In this novel, three unsuspecting teenagers, Arthur, Ren and Cecily, unexpectedly find themselves in a mysterious house. Suddenly one doorway disappears and another opens. In this fast-paced, exciting book, the three children slowly learn to trust and help each other, working as an unlikely team to solve different challenges in each of the realms in which they find themselves. The three children prove to be intriguing heroes. Each has their own flaws and insecurities but rise to the challenges, finding skills and strengths they didn’t know they had. It is good to have 2 more strong female role models to add to the growing list – but Arthur too proves that strength can be found in all children – even a scrawny boy in a second-hand school uniform.

I was hooked from the first chapter. The book reminds me of the fantasy adventure books I used to read as a child. But, the futuristic setting of the book has a strong injection of 25th century living with elements of computer games and some very weird and wonderful technological advances thrown in for good measure. The Wondercloaks, in particular, were an inspired invention. I’d love one of these fabric Wondercloaks which read your moods and project beautiful images both inside and outside!

There is little preamble and no lengthy descriptions in the book. The action begins very quickly and would work well to engage reluctant readers. Any book which begins with the line ‘It was early morning and Arthur was already running late for school when the gnomes exploded’ is set to be full of surprises! And it doesn’t disappoint as each realm the three travellers visit throws new challenges at them in the search for the man who can get them home.

This is an exciting and action-packed read that shows us the value of teamwork and persistence.

Reviewer: Emma Rogers

Sarah Graley & Stef Purenins
Chapter book

Donut the Destroyer is a great new graphic novel for KS2, featuring zany characters, eye-popping artwork and a funny, light-hearted plot.

Donut the Destroyer comes from a long line of super villains, and her super strength is perfect for smashing. But something, somehow, just doesn’t feel quite right. When her best friend, Ivy, wants to unleash monsters into the library to cause unrivalled mayhem and destruction, Donut just can’t help herself from saving the librarian.
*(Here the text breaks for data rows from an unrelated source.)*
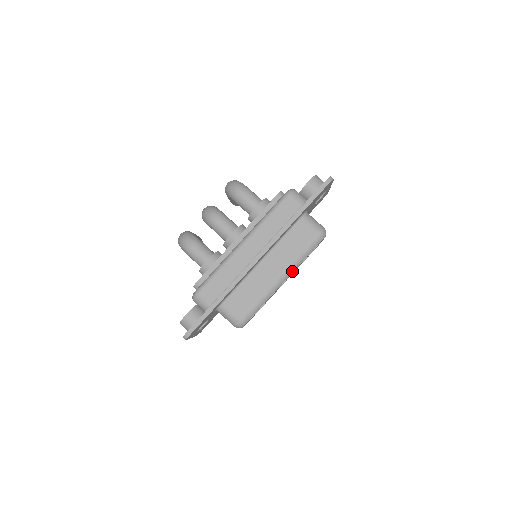
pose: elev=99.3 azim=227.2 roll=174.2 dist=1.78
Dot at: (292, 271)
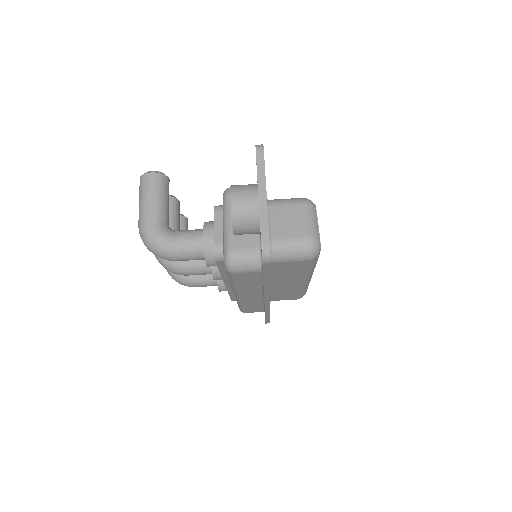
Dot at: (311, 274)
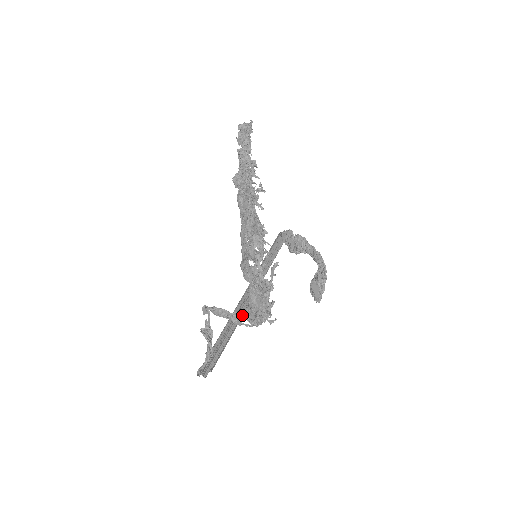
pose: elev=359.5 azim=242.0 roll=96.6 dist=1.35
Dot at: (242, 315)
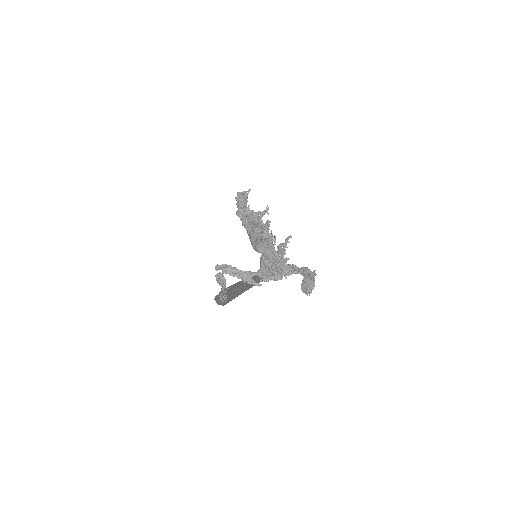
Dot at: (253, 274)
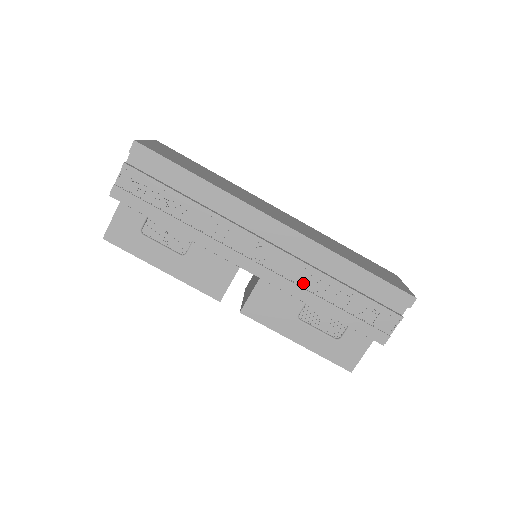
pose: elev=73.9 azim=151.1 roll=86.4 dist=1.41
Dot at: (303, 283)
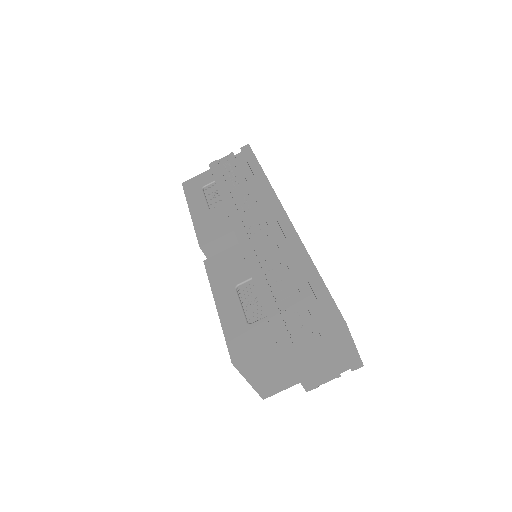
Dot at: (264, 262)
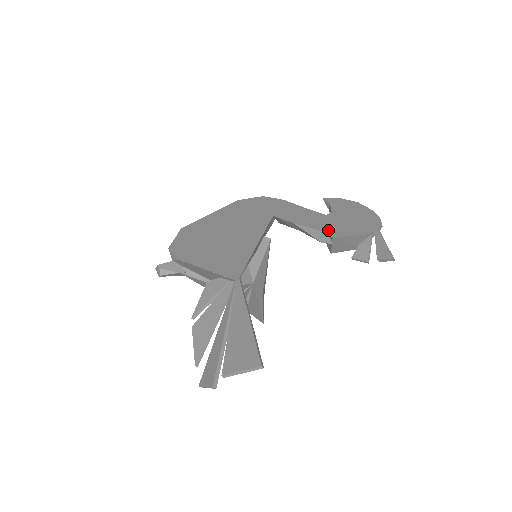
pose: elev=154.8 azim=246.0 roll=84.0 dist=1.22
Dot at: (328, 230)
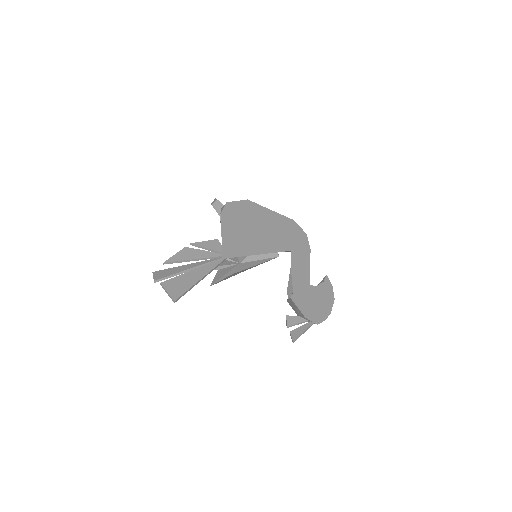
Dot at: (296, 292)
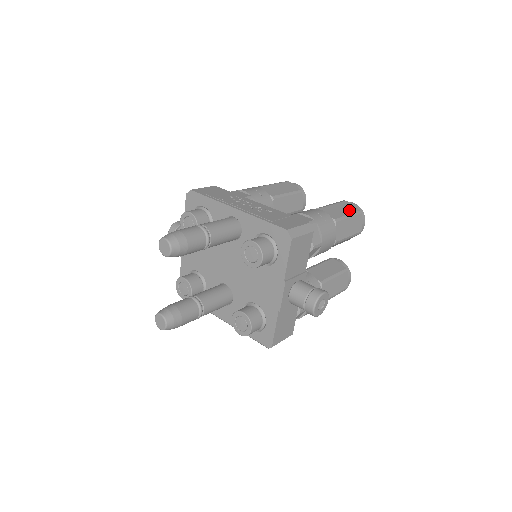
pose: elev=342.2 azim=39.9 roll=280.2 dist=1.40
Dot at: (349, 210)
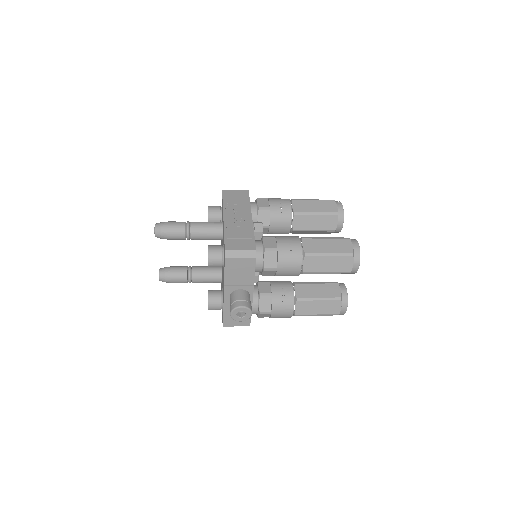
Dot at: (338, 249)
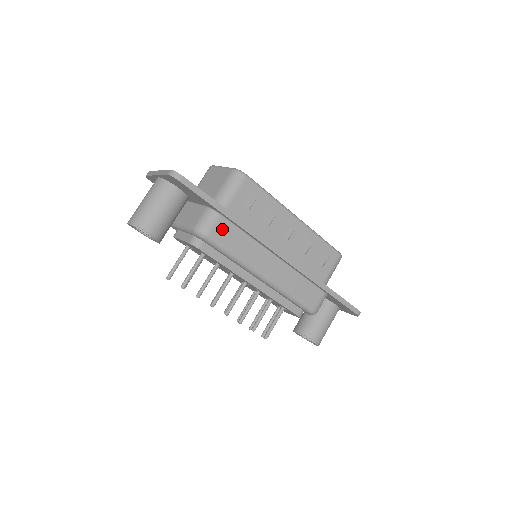
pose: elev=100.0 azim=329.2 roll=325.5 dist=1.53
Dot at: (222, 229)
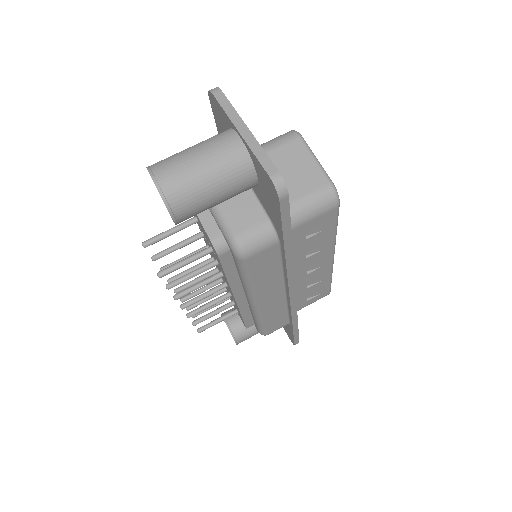
Dot at: (265, 256)
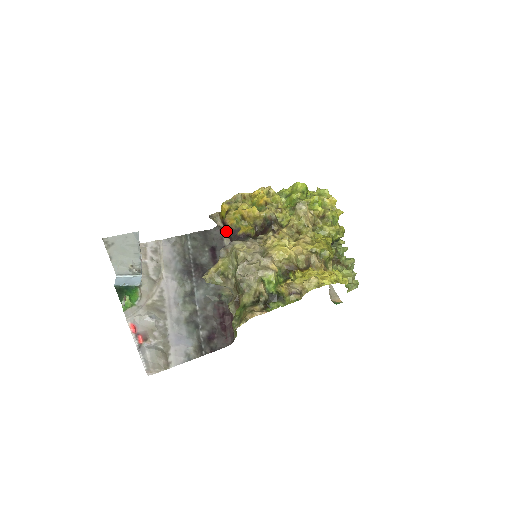
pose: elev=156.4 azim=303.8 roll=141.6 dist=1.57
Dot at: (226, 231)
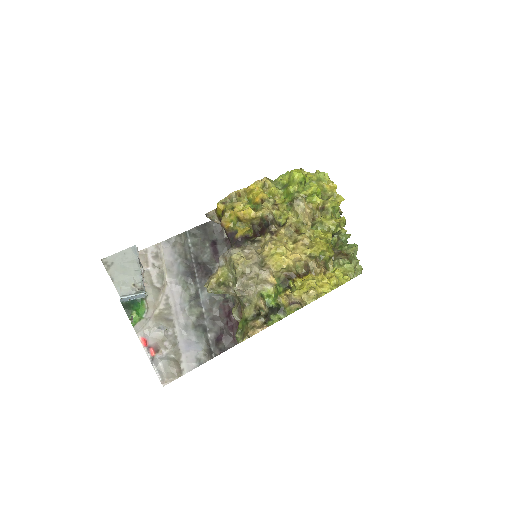
Dot at: occluded
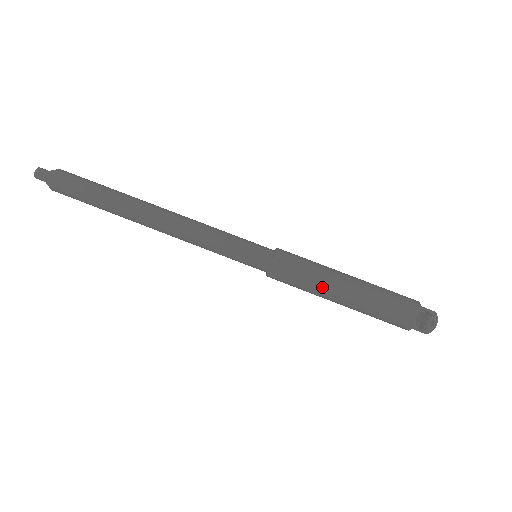
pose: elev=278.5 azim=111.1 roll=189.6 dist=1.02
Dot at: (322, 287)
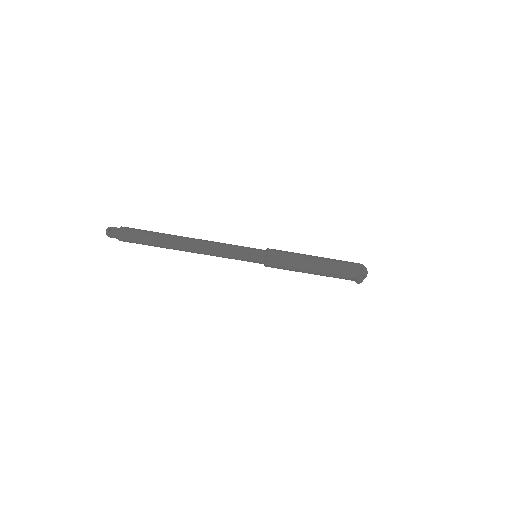
Dot at: (297, 271)
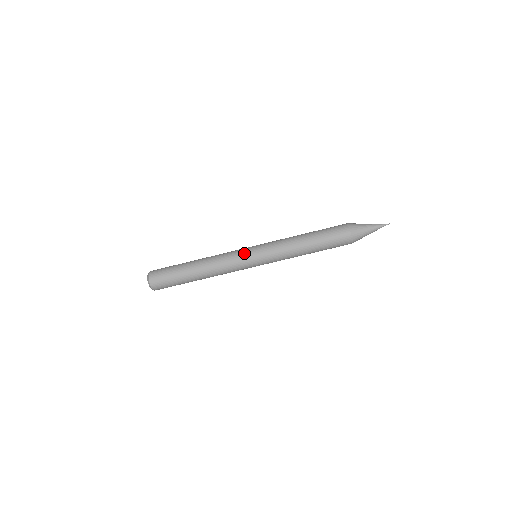
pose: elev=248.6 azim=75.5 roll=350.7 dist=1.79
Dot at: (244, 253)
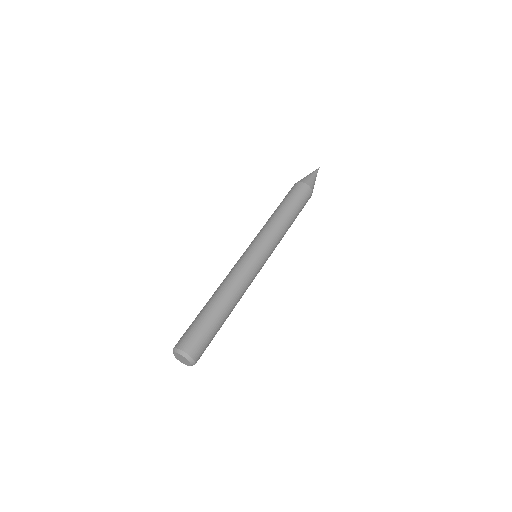
Dot at: (244, 255)
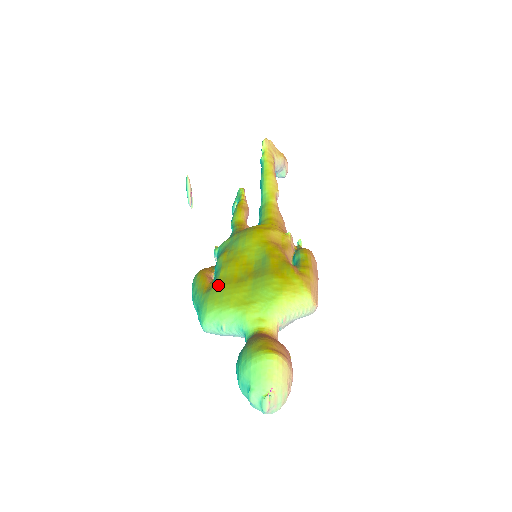
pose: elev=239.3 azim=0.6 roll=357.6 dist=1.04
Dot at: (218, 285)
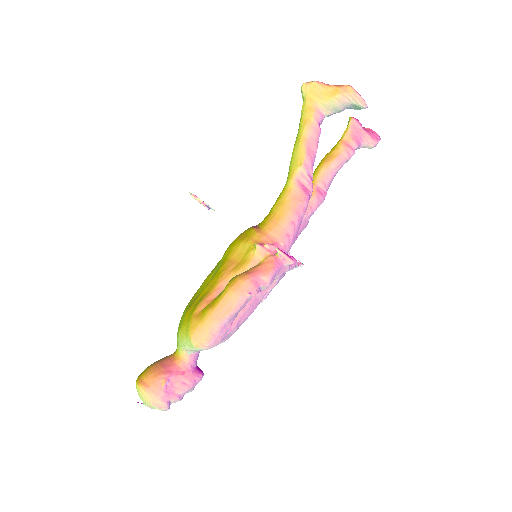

And while Ivy is super-excited Donut will soon be joining her at Skullfire Academy, Donut is more tempted by the sound of Lionheart School for Heroes. So, what happens when a supervillain doesn’t want to follow in the family footsteps, and would rather be a hero instead?

Despite the embarrassment of having to study her own family during ‘Villain History Club’, things get off to a pretty good start – Donut makes some (admittedly nerdy) new friends, Artie and Martha, signs up to join the prefects and their golden capes and even perfect Simone is being nice to her. Unfortunately, not everyone adapts to the new situation quite so easily; Ivy is feeling left behind and is bent on sabotage….

Can Donut find a way to use her super strength for good, while also finding the strength to be true to herself?

‘Donut the Destroyer’ is perfect for KS2 graphic novel fans, with the gentle schoolyard humour of ‘Mr Wolf’s Class’, mixed with the fraught friendships of a Raina Telgemeier book and the fantasy adventure of ‘Zita: Space Girl’.

Reviewer: Carol Carter

Caryl Hart
 & Tony Neal
Picturebook

Meet the Mini Monsters, four adorable characters who are learning valuable lessons about friendship and how to get along, in a pre-school setting. In this story, Sparkle is putting on a magic show with Arthur, but when Scout wants to join in, Sparkle is not happy. After some heartache, Sparkle soon learns that playing together is much more fun. Hooray!

Author Caryl says: “I am in love with the design of this book, the colour scheme, backgrounds and illustrative details are really, really clever and Tony Neal has done a great job of capturing the personalities of these loveable characters.”